● EXCERPT PROVIDED:
•••

- City: Mora, Sweden
- League: HockeyAllsvenskan
- Founded: 1935
- Home arena: Wibe Arena
- General manager: Peter Hermodsson
- Head coach: Johan Hedberg
- Captain: Daniel Ljunggren
- Website: moraik.se

= Mora IK =

Mora IK (or Mora Ishockeyklubb) is a Swedish professional ice hockey club based in Mora, Sweden. After failing the 2019 SHL qualifiers, Mora has been relegated for play in the second-tier league, HockeyAllsvenskan. Mora has previously played 25 seasons in the top tier, including four seasons in Elitserien (as the SHL was called at the time). The team has reached the finals of the Swedish Championships only once, in 1950, a match which they lost 7–2 to Djurgårdens IF. Mora has played in the top two tiers of Swedish hockey since the 1944–45 season.

•••

● DATASET EXTRACT:
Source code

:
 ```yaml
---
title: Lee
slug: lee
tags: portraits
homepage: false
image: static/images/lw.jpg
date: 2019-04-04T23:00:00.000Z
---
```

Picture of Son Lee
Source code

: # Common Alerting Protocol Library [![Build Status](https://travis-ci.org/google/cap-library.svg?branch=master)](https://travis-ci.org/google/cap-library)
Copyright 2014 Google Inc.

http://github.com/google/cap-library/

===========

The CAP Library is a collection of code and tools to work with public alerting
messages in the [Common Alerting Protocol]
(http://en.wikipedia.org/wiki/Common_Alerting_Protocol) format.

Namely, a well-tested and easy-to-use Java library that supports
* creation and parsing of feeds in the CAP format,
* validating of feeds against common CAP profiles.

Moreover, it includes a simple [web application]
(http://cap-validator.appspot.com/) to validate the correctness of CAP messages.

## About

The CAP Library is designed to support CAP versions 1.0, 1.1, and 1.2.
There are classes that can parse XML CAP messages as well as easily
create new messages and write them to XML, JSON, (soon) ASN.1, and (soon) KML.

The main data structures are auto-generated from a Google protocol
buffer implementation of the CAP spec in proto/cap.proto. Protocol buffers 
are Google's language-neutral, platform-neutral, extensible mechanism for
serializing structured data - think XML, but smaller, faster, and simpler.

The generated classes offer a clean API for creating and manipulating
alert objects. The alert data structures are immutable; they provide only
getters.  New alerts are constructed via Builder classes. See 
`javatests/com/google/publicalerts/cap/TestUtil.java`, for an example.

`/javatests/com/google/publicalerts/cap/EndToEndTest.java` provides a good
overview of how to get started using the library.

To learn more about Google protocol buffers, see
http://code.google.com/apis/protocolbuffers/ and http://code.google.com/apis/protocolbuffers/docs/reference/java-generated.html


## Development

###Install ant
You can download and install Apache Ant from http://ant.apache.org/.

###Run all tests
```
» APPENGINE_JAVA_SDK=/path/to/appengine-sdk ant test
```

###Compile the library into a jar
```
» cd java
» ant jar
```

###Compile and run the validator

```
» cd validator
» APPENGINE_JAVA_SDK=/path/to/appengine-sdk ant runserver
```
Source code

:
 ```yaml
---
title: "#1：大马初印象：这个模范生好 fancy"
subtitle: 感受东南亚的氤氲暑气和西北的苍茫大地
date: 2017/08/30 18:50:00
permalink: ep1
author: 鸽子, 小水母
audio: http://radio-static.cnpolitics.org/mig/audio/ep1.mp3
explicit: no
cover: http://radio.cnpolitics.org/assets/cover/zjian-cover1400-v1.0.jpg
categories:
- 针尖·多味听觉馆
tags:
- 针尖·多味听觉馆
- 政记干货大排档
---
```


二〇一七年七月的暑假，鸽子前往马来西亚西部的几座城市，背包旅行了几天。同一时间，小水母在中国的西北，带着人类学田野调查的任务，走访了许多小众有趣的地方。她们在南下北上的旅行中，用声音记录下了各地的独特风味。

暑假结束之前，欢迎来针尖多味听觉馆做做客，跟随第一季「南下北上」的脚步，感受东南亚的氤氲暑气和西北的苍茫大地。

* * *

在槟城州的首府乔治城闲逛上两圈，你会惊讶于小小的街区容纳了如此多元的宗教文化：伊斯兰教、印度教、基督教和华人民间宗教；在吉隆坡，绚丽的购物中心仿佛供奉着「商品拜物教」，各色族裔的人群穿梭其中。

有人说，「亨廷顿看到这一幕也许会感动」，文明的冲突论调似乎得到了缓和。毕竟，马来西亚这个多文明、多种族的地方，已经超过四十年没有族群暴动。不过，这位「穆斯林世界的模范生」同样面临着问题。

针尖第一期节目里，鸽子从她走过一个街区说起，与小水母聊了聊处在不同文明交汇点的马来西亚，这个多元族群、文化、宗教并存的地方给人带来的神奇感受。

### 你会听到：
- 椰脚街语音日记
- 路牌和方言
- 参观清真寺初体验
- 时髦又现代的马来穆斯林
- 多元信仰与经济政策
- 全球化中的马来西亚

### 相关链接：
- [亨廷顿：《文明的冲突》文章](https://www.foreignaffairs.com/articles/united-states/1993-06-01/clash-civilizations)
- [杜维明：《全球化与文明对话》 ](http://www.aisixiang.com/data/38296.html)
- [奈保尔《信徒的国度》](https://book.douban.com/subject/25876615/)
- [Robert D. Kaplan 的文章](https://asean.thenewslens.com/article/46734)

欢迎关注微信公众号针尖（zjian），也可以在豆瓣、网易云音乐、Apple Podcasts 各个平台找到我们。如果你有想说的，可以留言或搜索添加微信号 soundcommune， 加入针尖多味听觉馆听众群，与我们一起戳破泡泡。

•••

● WHAT TO DO:
1. In the Mora IK article, which team beat Mora in the 1950 Swedish Championship final, and by what score?
2. Copy the passage of the Mora IK article starting at "Mora IK (or" and ending at "the 1944–45 season.".

● RESULTS FOR EACH TASK:
1. Djurgårdens IF, 7–2.

2.
Mora IK (or Mora Ishockeyklubb) is a Swedish professional ice hockey club based in Mora, Sweden. After failing the 2019 SHL qualifiers, Mora has been relegated for play in the second-tier league, HockeyAllsvenskan. Mora has previously played 25 seasons in the top tier, including four seasons in Elitserien (as the SHL was called at the time). The team has reached the finals of the Swedish Championships only once, in 1950, a match which they lost 7–2 to Djurgårdens IF. Mora has played in the top two tiers of Swedish hockey since the 1944–45 season.